Turkey Tenderloin with Cranberry Sauce (Chicken with Raspberry sauce)

Turkey Tenderloin with Cranberry Sauce (Chicken with Raspberry sauce)
Serves 6
  • 2 turkey tenderloins or cutlets (about 1 1/2 pounds total) (can use chicken)
  • 1/4 teaspoon salt, divided
  • 1/4 teaspoon freshly ground pepper
  • 2 teaspoons olive oil
  • 3/4 cup reduced-sodium chicken broth or Apple juice
  • 1 1/2 cups fresh or frozen (not thawed) cranberries (can use raspberries)
  • 1/4 cup dried cranberries (can use mix dried berries)
  • 2 tablespoons light brown sugar, or to taste
  • 1/4 cup Splenda with sugar or to taste
Directions:  Preheat to 450°F. Sprinkle turkey tenderloins with 1/4 teaspoon salt and pepper.
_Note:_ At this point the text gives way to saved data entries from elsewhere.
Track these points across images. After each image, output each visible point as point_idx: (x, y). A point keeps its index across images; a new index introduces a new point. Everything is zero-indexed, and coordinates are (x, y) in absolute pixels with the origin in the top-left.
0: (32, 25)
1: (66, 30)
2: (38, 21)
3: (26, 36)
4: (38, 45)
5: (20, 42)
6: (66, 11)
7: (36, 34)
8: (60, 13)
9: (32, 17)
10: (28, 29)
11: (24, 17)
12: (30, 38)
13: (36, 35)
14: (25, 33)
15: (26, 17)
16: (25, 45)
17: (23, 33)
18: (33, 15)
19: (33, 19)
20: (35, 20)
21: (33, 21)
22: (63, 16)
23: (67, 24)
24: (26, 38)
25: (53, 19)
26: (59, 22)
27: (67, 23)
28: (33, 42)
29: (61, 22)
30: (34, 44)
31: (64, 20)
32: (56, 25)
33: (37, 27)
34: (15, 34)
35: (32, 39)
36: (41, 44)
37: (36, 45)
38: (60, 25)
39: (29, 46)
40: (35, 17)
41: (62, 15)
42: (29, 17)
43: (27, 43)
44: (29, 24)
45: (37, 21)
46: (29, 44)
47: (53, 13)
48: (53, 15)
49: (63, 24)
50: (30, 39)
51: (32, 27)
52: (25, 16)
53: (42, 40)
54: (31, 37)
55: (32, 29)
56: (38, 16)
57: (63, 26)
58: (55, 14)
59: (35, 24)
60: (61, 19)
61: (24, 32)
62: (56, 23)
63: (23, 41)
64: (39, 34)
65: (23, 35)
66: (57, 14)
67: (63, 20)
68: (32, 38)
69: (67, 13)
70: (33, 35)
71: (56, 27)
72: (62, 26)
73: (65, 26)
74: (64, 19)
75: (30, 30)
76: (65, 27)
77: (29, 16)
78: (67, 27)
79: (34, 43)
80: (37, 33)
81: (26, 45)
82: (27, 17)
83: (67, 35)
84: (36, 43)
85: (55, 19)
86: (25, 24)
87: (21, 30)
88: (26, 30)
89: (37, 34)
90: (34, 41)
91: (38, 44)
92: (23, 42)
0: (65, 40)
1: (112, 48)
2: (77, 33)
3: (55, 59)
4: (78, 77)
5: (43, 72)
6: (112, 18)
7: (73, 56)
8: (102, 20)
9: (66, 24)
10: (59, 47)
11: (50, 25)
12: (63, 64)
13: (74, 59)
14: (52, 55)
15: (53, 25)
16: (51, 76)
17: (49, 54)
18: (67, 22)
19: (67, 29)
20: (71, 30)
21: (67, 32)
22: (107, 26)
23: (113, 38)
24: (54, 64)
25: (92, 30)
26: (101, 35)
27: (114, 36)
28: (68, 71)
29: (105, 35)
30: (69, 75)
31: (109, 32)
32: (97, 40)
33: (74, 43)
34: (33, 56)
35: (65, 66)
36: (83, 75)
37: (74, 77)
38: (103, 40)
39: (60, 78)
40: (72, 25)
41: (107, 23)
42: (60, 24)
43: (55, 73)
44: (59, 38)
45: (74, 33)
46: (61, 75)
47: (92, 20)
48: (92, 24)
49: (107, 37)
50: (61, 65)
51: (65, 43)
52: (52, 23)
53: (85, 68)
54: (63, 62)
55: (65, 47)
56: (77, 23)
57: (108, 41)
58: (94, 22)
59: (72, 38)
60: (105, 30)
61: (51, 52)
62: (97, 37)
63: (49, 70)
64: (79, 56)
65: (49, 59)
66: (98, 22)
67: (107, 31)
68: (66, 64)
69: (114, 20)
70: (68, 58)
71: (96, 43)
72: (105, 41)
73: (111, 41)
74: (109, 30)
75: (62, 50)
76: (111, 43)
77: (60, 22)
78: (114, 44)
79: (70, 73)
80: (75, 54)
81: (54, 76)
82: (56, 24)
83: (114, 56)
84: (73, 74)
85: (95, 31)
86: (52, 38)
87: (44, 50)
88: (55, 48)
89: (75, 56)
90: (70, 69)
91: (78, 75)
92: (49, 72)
Heat 2 teaspoons oil in a large skillet over medium heat. Add the turkey and cook, turning to brown all sides, about 5 minutes total. Transfer to a baking sheet. Roast until an instant-read thermometer registers 165°, 15 to 25 minutes (depending on the sizes). Meanwhile, Add broth in a medium high heat pan. Let that heat up for about a minute.  Stir in fresh and dried cranberries or raspberries and cook until most of the fresh cranberries or raspberries have broken down, 6 to 7 minutes. Stir brown sugar and splenda in; cook for 1 minute. Cover and remove from the heat. Let the turkey rest on a clean cutting board for 5 minutes. Thinly slice; serve with the sauce.